The intention was to reflect on a popular local joint, perhaps get the phone ringing if things were looking good. They weren’t. Sullen service – a woman who pointed to the table – and an angry chef who refused to provide a VAT bill and, I thought, was measuring me up with his right fist, a meal that led to a three-day spell in the bathroom, if you catch my drift, and a chaotic service that meant four other guests were served before us led me to this conclusion: let’s not review this one, let’s put it down to experience and assume that other readers will also vote with their feet, as we will in the case of a venue that might have been lucky to score half a star.
When it takes 53 minutes to pop a dough ball topped with tomato and cheese into the oven, you know you’re in trouble.
Rather than reflect on that horror show, therefore, we found somewhere better, which was Franco Manca, so that we could recommend somewhere decent, rather than wasting the space on an undeserving cowboy.
We’re glad we did, for food, service and atmosphere were all tip top.

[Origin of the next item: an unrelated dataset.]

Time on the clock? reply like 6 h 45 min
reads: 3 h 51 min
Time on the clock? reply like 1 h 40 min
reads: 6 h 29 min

There was an offer on for pizzas, pegging prices back to a fiver, so for a starter, huge main and drink, my bill came to just over a tenner. I know, ridonkulous.
Staff were friendly and polite, the bresaola starter was a treat with plenty of parmesan and rocket over tender, unctuous beef while the sourdough pizza was thrilling; leaving me pleasantly stuffed like the crusts from another restaurant.
Times are tough in restaurant land but the best will survive and during Lockdown 2: The Sequel, they’re offering take out, click and collect and other ways to eat. It’s up to those who can to support them if possible, without that, they face an uncertain future. And in Franco Manca’s case, there’s every reason to tuck in.